PASSAGE SHOWN |
- Born: Efrain Tobalina 1925 Peru
- Died: March 31, 1989 Los Angeles, California, U.S.
- Occupations: Filmmaker, actor
- Years active: 1969–1987
- Spouse: Maria Pia Palfrader ​(m. 1964)​
- Children: 1

= Carlos Tobalina (filmmaker) =

Peruvian-born filmmaker and actor

Efrain "Carlos" Tobalina (1925 – March 31, 1989), also known as Carlos Tobalina and often credited as Troy Benny, was a Peruvian-born filmmaker and actor known for his work on pornographic films. He directed such films as Infrasexum (1969), Jungle Blue (1978), Three Ripening Cherries (1979), Sensual Fire (1980), and Flesh and Bullets (1985). He became the owner of several adult theaters, and was involved in court cases related to obscenity laws. In 1989, he was found dead from a self-inflicted gunshot wound to his head at one of his houses in Los Angeles.

==Early life==
Tobalina was born in 1925 in Peru, and emigrated to Brazil and then to the United States in the early 1950s. He arrived in California in 1956, and over the next few years, he worked as both a car salesman at a number of car dealerships and a Spanish-language announcer.

GOAL OF THE EXERCISE |
Reproduce the passage from the Carlos Tobalina biography starting at "- Occupations: Filmmaker, actor" up to and including "in Los Angeles.".

RECORDED INFORMATION |
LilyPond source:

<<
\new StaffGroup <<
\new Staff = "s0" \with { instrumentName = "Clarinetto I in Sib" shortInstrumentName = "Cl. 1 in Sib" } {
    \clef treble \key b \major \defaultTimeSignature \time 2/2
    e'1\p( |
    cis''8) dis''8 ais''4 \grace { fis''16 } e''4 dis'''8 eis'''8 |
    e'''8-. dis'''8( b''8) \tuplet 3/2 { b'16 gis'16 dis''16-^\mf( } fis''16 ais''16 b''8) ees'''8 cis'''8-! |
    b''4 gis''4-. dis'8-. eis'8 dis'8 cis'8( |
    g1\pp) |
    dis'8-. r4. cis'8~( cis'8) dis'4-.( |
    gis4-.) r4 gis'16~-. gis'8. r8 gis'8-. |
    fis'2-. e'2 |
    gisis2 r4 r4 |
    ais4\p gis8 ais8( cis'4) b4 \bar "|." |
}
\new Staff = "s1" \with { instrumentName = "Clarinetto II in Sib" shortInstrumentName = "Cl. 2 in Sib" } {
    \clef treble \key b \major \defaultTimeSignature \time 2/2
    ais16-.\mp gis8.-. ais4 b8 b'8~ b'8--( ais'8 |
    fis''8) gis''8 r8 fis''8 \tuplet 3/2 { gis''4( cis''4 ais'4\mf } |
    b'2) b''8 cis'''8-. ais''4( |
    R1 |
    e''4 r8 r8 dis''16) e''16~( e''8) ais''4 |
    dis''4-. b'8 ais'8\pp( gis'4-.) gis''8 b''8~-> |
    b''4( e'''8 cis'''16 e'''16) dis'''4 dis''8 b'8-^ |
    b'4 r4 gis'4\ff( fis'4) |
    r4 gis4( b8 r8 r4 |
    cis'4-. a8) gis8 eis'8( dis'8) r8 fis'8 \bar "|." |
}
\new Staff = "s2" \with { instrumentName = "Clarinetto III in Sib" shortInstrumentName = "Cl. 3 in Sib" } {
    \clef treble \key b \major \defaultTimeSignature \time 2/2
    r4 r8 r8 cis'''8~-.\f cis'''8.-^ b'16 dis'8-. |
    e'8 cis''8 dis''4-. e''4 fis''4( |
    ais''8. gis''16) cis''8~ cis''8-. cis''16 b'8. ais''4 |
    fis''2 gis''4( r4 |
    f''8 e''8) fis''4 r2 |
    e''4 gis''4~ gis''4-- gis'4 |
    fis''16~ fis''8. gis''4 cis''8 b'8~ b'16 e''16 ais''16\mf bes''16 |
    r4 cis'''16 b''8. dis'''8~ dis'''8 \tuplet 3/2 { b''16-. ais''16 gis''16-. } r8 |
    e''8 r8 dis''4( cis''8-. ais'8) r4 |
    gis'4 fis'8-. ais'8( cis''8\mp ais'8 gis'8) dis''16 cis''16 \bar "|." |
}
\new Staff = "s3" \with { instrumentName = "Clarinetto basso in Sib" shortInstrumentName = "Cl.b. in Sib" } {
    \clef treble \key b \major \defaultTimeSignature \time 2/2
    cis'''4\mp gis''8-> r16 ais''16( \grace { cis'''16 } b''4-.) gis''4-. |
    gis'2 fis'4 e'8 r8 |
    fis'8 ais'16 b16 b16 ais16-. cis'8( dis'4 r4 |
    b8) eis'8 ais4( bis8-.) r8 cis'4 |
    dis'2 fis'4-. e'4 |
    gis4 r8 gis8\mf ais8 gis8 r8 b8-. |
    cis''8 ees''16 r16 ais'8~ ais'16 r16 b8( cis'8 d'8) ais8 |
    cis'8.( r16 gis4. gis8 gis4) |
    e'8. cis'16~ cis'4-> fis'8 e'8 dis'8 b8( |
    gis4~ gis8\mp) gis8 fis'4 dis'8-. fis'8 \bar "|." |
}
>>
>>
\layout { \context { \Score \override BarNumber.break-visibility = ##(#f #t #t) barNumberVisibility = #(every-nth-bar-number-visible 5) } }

THE REPLY |
- Occupations: Filmmaker, actor
- Years active: 1969–1987
- Spouse: Maria Pia Palfrader ​(m. 1964)​
- Children: 1

= Carlos Tobalina (filmmaker) =

Peruvian-born filmmaker and actor

Efrain "Carlos" Tobalina (1925 – March 31, 1989), also known as Carlos Tobalina and often credited as Troy Benny, was a Peruvian-born filmmaker and actor known for his work on pornographic films. He directed such films as Infrasexum (1969), Jungle Blue (1978), Three Ripening Cherries (1979), Sensual Fire (1980), and Flesh and Bullets (1985). He became the owner of several adult theaters, and was involved in court cases related to obscenity laws. In 1989, he was found dead from a self-inflicted gunshot wound to his head at one of his houses in Los Angeles.